Wednesday, June 9, 2010

Blitzen Trapper "The Man Who Would Speak True"


I remember being about twelve or thirteen, just beginning to get interested in music, sitting on the floor of the living room in my parents' house listening to my father's record of Dylan's The Times They are A-Changin'. I was struck then, as I am now, by the grizzly, yet beautiful ballad "The Lonesome Death of Hattie Carroll." Its power is compounded by its emotive social commentary, written with a potency that only Dylan is capable of.

While the songwriting of Blitzen Trapper frontman Eric Earley is certainly not on the level of intricacy and adeptness of Dylan, he and his band-mates do seem to grasp the concept of a murder ballad with a certain stirring, ethereal sentiment. "The Man Who Would Speak True," off of Blitzen Trapper's recently released Destroyer of the Void is just such a track, brimming with vivid imagery. The ballad will draw obvious comparisons to the group's "Black River Killer" from their previous album Furr, but listen close enough and the delicate differences between the two become clear. Both are gritty and haunting at their core, and are steeped with the markings of the folk tradition. "Black River Killer" is unrepentant in its language, and lacks otherworldly themes which make "The Man Who Would Speak True" so dreamy and spectral. Within the scope of Destroyer of the Void, "The Man Who Would Speak True" illustrates how Blitzen Trapper can effectively fuse experimental, artistic tones, such as the album's title track, with a more folk-rock approach, expanding the traditional frame of a murder ballad.

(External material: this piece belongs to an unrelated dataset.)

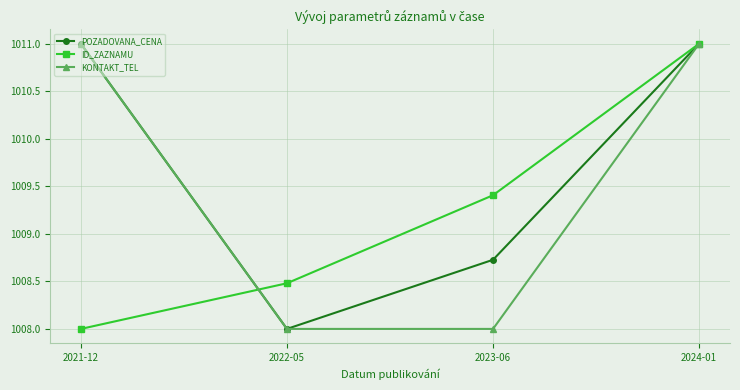

What is the spread (max minus min) of values at 2022-05?

0.5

The narrator weaves his tale backed by a simply strum acoustic guitar, together with drifting harmonica and keyboards which provide "The Man Who Would Speak True" with its eerie tones. The first verse further expands these imaginative qualities, as the narrator somberly relates how he was saved from "a lonely place," but could not speak: "For I had no tongue it had been replaced / By a green and growing flower which grew / And I knew if I ever spoke I would speak true." In spite of the kindness shown this man by this woman Grace, who he relates was his lover, he is flawed and incapable of showing restraint: "But I fed my tongue on the Devil's rum / In a roadhouse run by a godless bum / On a drunken night with a stolen gun / I shot my lover as she made to run." At court, the narrator can offer no defense, refusing to speak, accepting the punishment handed down by a judge. When he kills again, in the song's next verse, it of an entirely different nature.

Here, Earley and company embark further into the track's mystical undercurrents. Presumably on his way to face whatever fate the judge had decreed, the narrator is assaulted by men of the law, men curious to know what dark secret he harbored. The lyrics read less with malice, and more with regret: "So I opened my mouth like a dragon's death / I only spoke truth but it only brought death / And I laid those boys to rest / For the truth, in truth, is a terrible jest." The narrator is incapable of suppressing whatever darkness is inside him, and the following verse echoes this: "For there ain't no road but the road to home / There ain't no crops but the ones you've sewn / And if you learn one thing from me / You better guard your tongue like your enemy." His tongue, rather what was once his tongue, gifts or curses the narrator with the ability to speak the truth to those around him, but it is a haunted truth over which he lacks control. "There ain't no crops but the ones you've sewn," is a harrowing reminder that no one can escape their past. Even the lawmen on the train have shameful flaws or perpetrated regrettable actions that seem to justify the narrator murdering them.

Unlike "Black River Killer," there is remorse embedded in the words of "The Man Who Would Speak True," he may kill, but he takes no pleasure in it. As the track comes to a close, the narrator is searching for peace, and a pinch of potential happiness exudes: "I came to ground in a one horse town / On the western rim where the sun goes down / Where a branded man might start again / For to right his wrong for to lose his sin." Yet even with a new start, his past and his condition condemn the narrator, and finding himself on the brink, he turns himself over to the authorities. Here, Earley ties together the song with a cyclical twist, as the narrator is banished. Just as he was found at the start in "a lonely place," so his tale ends: "And they planted me by the sea / Now the birds of the air make nests on me." The world has no place for the narrator's tortured words of truth, to which, it is implied, not a soul can measure up to and emerge guiltless.

Listening to this track as many times as I have over the past few days, many question arise concerning the narrator, who is he exactly? Are the truths he speaks merely words or is he endowed with some dark, spectral qualities? These are questions I don't think can be answered by anyone other than Blitzen Trapper themselves. In our mind's eye, we will each have varying images and thoughts arise when listening to "The Man Who Would Speak True," or any song for that matter. Just revel for a few moments in the beautifully eerie tones and words that Blitzen Trapper have provided for you.